By Wesley J. Smith, J.D., Special Consultant to the CBC

What is it with our cultural leaders these days? Jack Kevorkian wanted to engage in human vivisection, he murdered Thomas Youk, and is rewarded with a biopic starring Al Pacino as Kevorkian and receives $50 K a speech. Now, Robert Latimer, who murdered his 12-year-old daughter Traci because she had cerebral palsy, is being lauded by Ozzie Osbourn in a new rock and roll song. From the story:

Tracy Latimer was born with a severe form of cerebral palsy and by age 13, was in constant pain, having up to six seizures a day. Latimer put his daughter in a running car inside a garage where she died of carbon monoxide poisoning.

The “constant pain” excuse was eviscerated, nay obliterated, by Mark Pickup in a very detailed and cited blog post demonstrating the cruelty of Traci’s murder. It’s long and deconstructs the entire episode brilliantly. Please read it since I don’t have space to repost it here. But back to the story:

The 10th track of Osbourne’s solo album entitled Scream, due out June 22, is “Latimer’s Mercy” which describes what Latimer may have felt in putting his daughter to death. The lyrics are poetic yet brutally graphic. “The sun shines on this deadly new mourning/The church bells ring an early warning/Your eyes shine as I turn on the motor/The tears fall as the mercy gets closer.”

This refrain is repeated: “Another day and another full seizure/Another pill, you spiral down deeper/Another cut by a surgical butcher/It’s just a way of prolonging the torture.”

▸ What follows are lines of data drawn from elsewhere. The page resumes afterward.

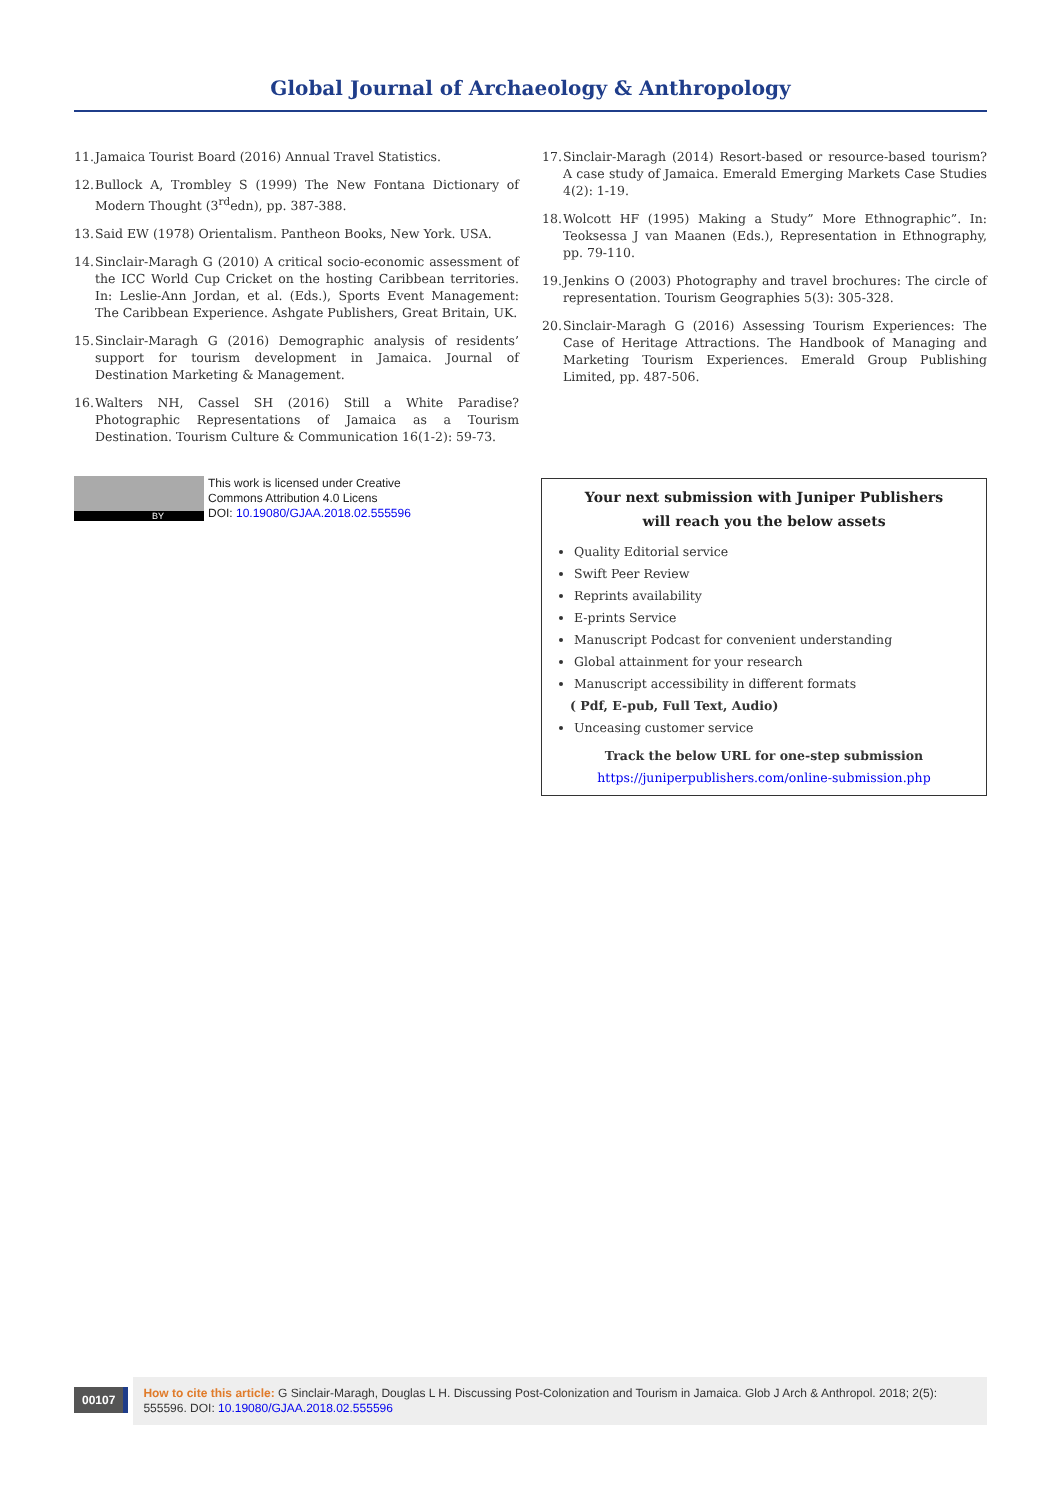Global Journal of Archaeology & Anthropology
11. Jamaica Tourist Board (2016) Annual Travel Statistics.
12. Bullock A, Trombley S (1999) The New Fontana Dictionary of Modern Thought (3<sup>rd</sup>edn), pp. 387-388.
13. Said EW (1978) Orientalism. Pantheon Books, New York. USA.
14. Sinclair-Maragh G (2010) A critical socio-economic assessment of the ICC World Cup Cricket on the hosting Caribbean territories. In: Leslie-Ann Jordan, et al. (Eds.), Sports Event Management: The Caribbean Experience. Ashgate Publishers, Great Britain, UK.
15. Sinclair-Maragh G (2016) Demographic analysis of residents’ support for tourism development in Jamaica. Journal of Destination Marketing & Management.
16. Walters NH, Cassel SH (2016) Still a White Paradise? Photographic Representations of Jamaica as a Tourism Destination. Tourism Culture & Communication 16(1-2): 59-73.
17. Sinclair-Maragh (2014) Resort-based or resource-based tourism? A case study of Jamaica. Emerald Emerging Markets Case Studies 4(2): 1-19.
18. Wolcott HF (1995) Making a Study” More Ethnographic”. In: Teoksessa J van Maanen (Eds.), Representation in Ethnography, pp. 79-110.
19. Jenkins O (2003) Photography and travel brochures: The circle of representation. Tourism Geographies 5(3): 305-328.
20. Sinclair-Maragh G (2016) Assessing Tourism Experiences: The Case of Heritage Attractions. The Handbook of Managing and Marketing Tourism Experiences. Emerald Group Publishing Limited, pp. 487-506.
BY
This work is licensed under Creative
Commons Attribution 4.0 Licens
DOI: 10.19080/GJAA.2018.02.555596
Your next submission with Juniper Publishers
will reach you the below assets
Quality Editorial service
Swift Peer Review
Reprints availability
E-prints Service
Manuscript Podcast for convenient understanding
Global attainment for your research
Manuscript accessibility in different formats
( Pdf, E-pub, Full Text, Audio)
Unceasing customer service
Track the below URL for one-step submission
https://juniperpublishers.com/online-submission.php
00107
How to cite this article: G Sinclair-Maragh, Douglas L H. Discussing Post-Colonization and Tourism in Jamaica. Glob J Arch & Anthropol. 2018; 2(5): 555596. DOI: 10.19080/GJAA.2018.02.555596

Osbourne was in Toronto Wednesday to preview the new album. During a media conference, he singled out “Latimer’s Mercy” as particularly interesting: “It must be a very difficult thing when you give birth to a child that is so messed up, she doesn’t have any quality of life . . . seeing her go through pain and agony,” he told a reporter from Canwest News Service.

“I don’t know if I could do that to my own child but I’m not in that position,” Osbourne said. The lyrics indicate that Osbourne thinks Latimer felt conflicted as well: “I won’t say I know what I’m doing/I won’t say I’m sorry/I can’t bring you back but I can’t leave you helpless/I’ll make the pain rest in peace.”

Osbourne said he agreed Latimer had to go to jail. “To put your child to death is a big decision. I’m not one to go, ‘You’re wrong, you shouldn’t do that,’ or ‘You did the right thing,’” Osbourne said the interview. “I’m in the middle of the road. I question myself, thinking ‘How would I deal with that?’ It’s a very big decision to make.”

The comment about going to jail doesn’t erase the terminal non-judgmentalism or the harm I think is caused to society when we celebrate legal and social outlaws like Kevorkian and Latimer.

P.S. — A mother has been arrested in California for murdering her 5-year old child with cerebral palsy two years ago. The boy starved to death.